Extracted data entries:
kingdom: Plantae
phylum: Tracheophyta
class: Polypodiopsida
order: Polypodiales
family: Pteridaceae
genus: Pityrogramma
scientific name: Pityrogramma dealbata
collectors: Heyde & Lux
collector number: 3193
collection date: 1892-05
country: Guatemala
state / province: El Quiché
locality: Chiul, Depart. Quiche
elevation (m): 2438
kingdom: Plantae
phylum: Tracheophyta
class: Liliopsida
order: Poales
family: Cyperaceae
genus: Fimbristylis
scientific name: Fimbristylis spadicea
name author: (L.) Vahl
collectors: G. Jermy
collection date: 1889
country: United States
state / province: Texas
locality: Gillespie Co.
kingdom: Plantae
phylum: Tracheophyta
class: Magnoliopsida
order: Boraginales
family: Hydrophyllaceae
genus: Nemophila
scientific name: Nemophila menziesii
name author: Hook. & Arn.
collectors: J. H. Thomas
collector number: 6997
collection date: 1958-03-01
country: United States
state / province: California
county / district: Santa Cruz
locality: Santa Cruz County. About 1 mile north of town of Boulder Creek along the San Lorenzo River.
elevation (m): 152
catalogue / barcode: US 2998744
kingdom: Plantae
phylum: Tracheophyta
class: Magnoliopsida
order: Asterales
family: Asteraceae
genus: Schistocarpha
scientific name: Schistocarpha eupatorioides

### WHAT IS EXPECTED
Reproduce without any changes the lines of the records starting with the one that contains "county / district: Santa Cruz" and running through the last line.

### EXERCISE RESULT
county / district: Santa Cruz
locality: Santa Cruz County. About 1 mile north of town of Boulder Creek along the San Lorenzo River.
elevation (m): 152
catalogue / barcode: US 2998744
kingdom: Plantae
phylum: Tracheophyta
class: Magnoliopsida
order: Asterales
family: Asteraceae
genus: Schistocarpha
scientific name: Schistocarpha eupatorioides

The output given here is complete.